Die Studie liefert mehr Beweise für eine Verbindung zwischen Infektion mit Zika Virus während der frühen Schwangerschaft und Hirnanomalien im Fötus.

Die Forschung, von einem finnisch-amerikanischen Team und veröffentlicht in der New England Zeitschrift für Medizin , Ist auch der erste, der die Isolierung des infektiösen Zika-Virus in Zellen, die aus fetalen Hirngewebe kultiviert wurden, berichtet.

Darüber hinaus zeigt es, dass genetische Spuren von Zika-Virus in mütterlichen Blutproben während der Zeit, in denen potenzielle fetale Hirnschäden entwickeln, auch Wochen nach Symptomen nachgelassen werden, nachgewiesen werden können.

Zika-Virus wird durch das gleiche verbreitet Aedes Moskito, die Dengue und Chikungunya trägt.
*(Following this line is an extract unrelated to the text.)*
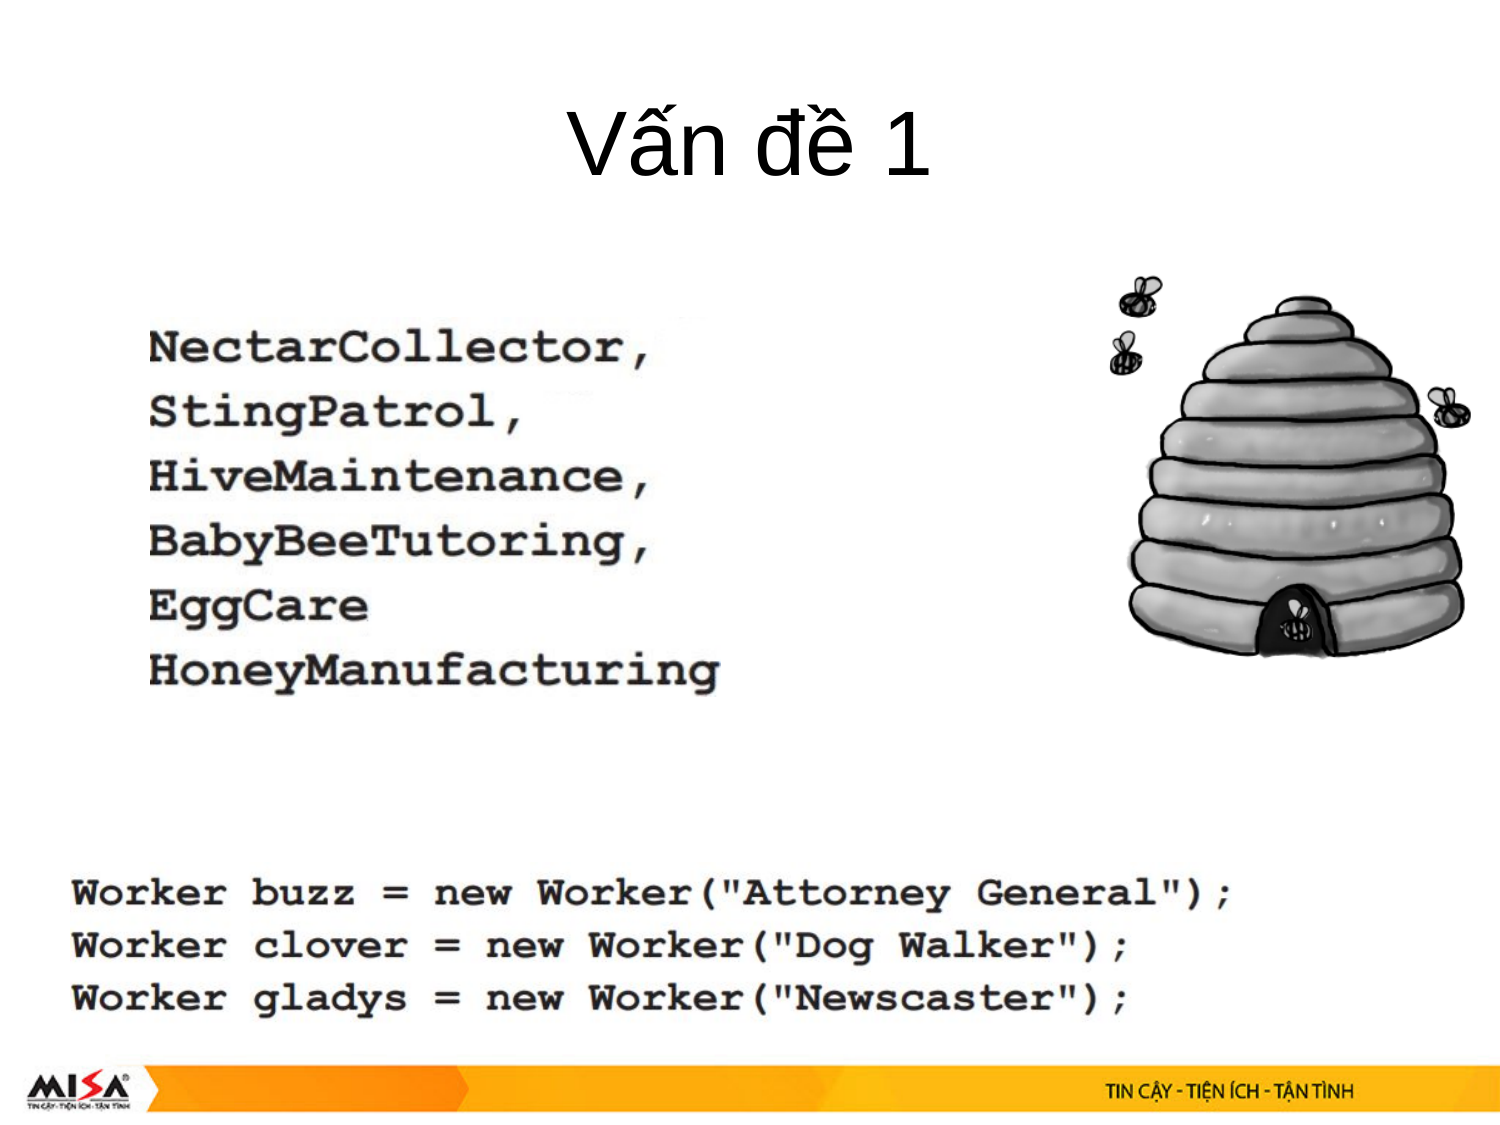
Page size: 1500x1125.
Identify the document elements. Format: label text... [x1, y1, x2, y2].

picture [0, 0, 1500, 1125]
text_box Vấn đề 1 [75, 44, 1425, 233]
Infektion mit Zika stellt typischerweise eine leichte Krankheit und ein Hautausschlag dar.

Eine vermutete Verbindung zwischen Zika-Infektion und Mikrozephalie hat die Weltgesundheitsorganisation (WHO) angeregt, um das Virus als "öffentlich-gesundheits-Notfall internationaler Besorgnis" zu erklären.
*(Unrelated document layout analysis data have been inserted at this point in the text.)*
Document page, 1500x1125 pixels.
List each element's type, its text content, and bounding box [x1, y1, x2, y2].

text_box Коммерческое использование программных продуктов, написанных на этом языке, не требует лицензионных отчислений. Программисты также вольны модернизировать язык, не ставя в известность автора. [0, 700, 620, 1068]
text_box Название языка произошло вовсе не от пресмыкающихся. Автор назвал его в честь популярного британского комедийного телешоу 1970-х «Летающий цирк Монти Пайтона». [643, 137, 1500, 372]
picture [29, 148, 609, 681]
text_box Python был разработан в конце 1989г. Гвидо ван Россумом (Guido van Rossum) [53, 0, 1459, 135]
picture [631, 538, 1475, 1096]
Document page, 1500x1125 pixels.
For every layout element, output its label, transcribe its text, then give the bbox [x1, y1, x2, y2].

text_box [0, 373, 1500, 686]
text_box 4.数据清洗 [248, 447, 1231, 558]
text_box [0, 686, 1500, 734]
Die neue Studie umgibt einen einzigen Fall einer Frau, die mit Zika während des ersten Trimesters der Schwangerschaft - während der 11. Schwangerschaftswoche - infiziert wurde, während sie Mittelamerika besuchte.

Die Forscher fanden genetische Spuren von Zika Virus in Proben der Frau Blut. Ihr Ehegatte testete negativ auf das Virus.
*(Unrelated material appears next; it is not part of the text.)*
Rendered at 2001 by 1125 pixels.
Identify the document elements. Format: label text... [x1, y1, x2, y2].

Beweis kann vorschlagen, Zika-Virus passt sich dem fetalen Gehirn an

Scans des Gehirns des Fötus, der durch den zweiten Trimester (in der 20. Schwangerschaftswoche) teilgenommen wurde, zeigten schwere Hirnanomalien im Fötus.

Mit MRT-Neuroimaging-Techniken ist es möglich, Hirnanomalien vor der Entwicklung der intrakraniellen Verkalkungen und Mikrozephalie vorher mit Zika-Virus-Infektionen assoziiert zu erkennen.

Die Autoren bemerken, dass "Angesichts der schweren Prognose, der Patient gewählt, um die Schwangerschaft bei 21 Wochen der Schwangerschaft zu beenden."

Für ihre Studie haben die Forscher das gesamte Genom des Zika-Virus, das sie isolierten, gefunden und fanden, dass es sich von Stämmen unterscheidet, die zuvor in Mittelamerika durch acht Mutationen berichtet wurden.

Angesichts dieser genetischen Unterschiede legt der hochrangige Autor Prof. Vapalahti, Professor für Zoonose-Virologie an der Universität Helsinki, vor:

"Einige dieser Mutationen können mit den Anpassungen des Virus an das fetale Gehirn verbunden sein."

Die Forscher fanden die höchsten postmortem Ebenen der Zika Virus Spuren im fetalen Gehirn, mit erheblichen Präsenz in der Plazenta und Nabelschnur, und niedrigere Ebenen in fetalen Muskel, Leber und anderen Organen.

Der Hauptbeitrag der Studie ist, dass es helfen kann, Wege zu entwickeln, um fetale Schäden durch Zika-Infektion während der Schwangerschaft zu erkennen, sagen die Autoren, während Prof. Vapalahti fügt hinzu:

Unsere Forschung hilft auch, den ursächlichen Zusammenhang zwischen dem Zika-Virus und der schweren Schädigung des fetalen zentralen Nervensystems zu bestätigen."

Die Forscher bemerken, dass die Virusproben, die sie aus den fetalen Gehirnzellen isoliert haben, auch eine große Hilfe für die zukünftige Zika Virusforschung sein werden.

Das Ergebnis folgt einer weiteren Studie Medical-Diag.com Kürzlich gelernt, dass das Risiko für ihren Fötus oder Neugeborenen mit Mikrozephalie ist etwa 1 in 100 für Frauen mit Zika in ihrem ersten Trimester infiziert gefunden.